Working on the same principle as Naked Pairs, Naked Triplets and Naked Quads can also help us remove candidates (pencil marks) from other cells.

Though not as easy to spot, and also not quite as common, these situations do occur. For example:

See the Naked Triplet? It's the three cells with only 1, 5 & 9 as candidates.

Because all three cells are in the same house, and because their only candidates are 1, 5, or 9; the actual values of these three cells must be 1, 5 & 9.

For the moment, it does not matter which cell is the 1, which is the 5, or which is the 9. It only matters that we know for sure that 1, 5, & 9 go into them somehow.

Which means none of the other cells in the house could possibly be 1, 5, or 9. Therefore, we can remove those pencil marks from the other cells:

Be careful, though - these guys don't always have all three candidates in all three cells. For example:

Here, we still have three cells in the same house that can only be one of three candidates. Can you find them? Hard to see, aren't they?

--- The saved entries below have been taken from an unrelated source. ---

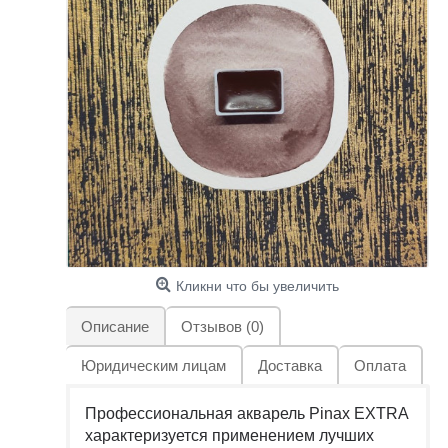
Кликни что бы увеличить
Описание
Отзывов (0)
Юридическим лицам
Доставка
Оплата
Профессиональная акварель Pinax EXTRA
характеризуется применением лучших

They are the middle cell and the two cells on each end. Believe it or not, they make up a Naked Triplet. These cells must end up being the 5, 6, & 8, because together they share only those three candidates. The rule still applies - and you can safely remove 5, 6, & 8 from the other cells.

Naked Quads are even more rare, but they do occur on occasion, so they are at least worth mentioning. See this example:

By the same principal as Naked Triplets and Pairs, the blue cells' only four candidates are 1, 3, 7 & 9. Therefore any other 1, 3, 7 or 9 elsewhere in the block can be removed.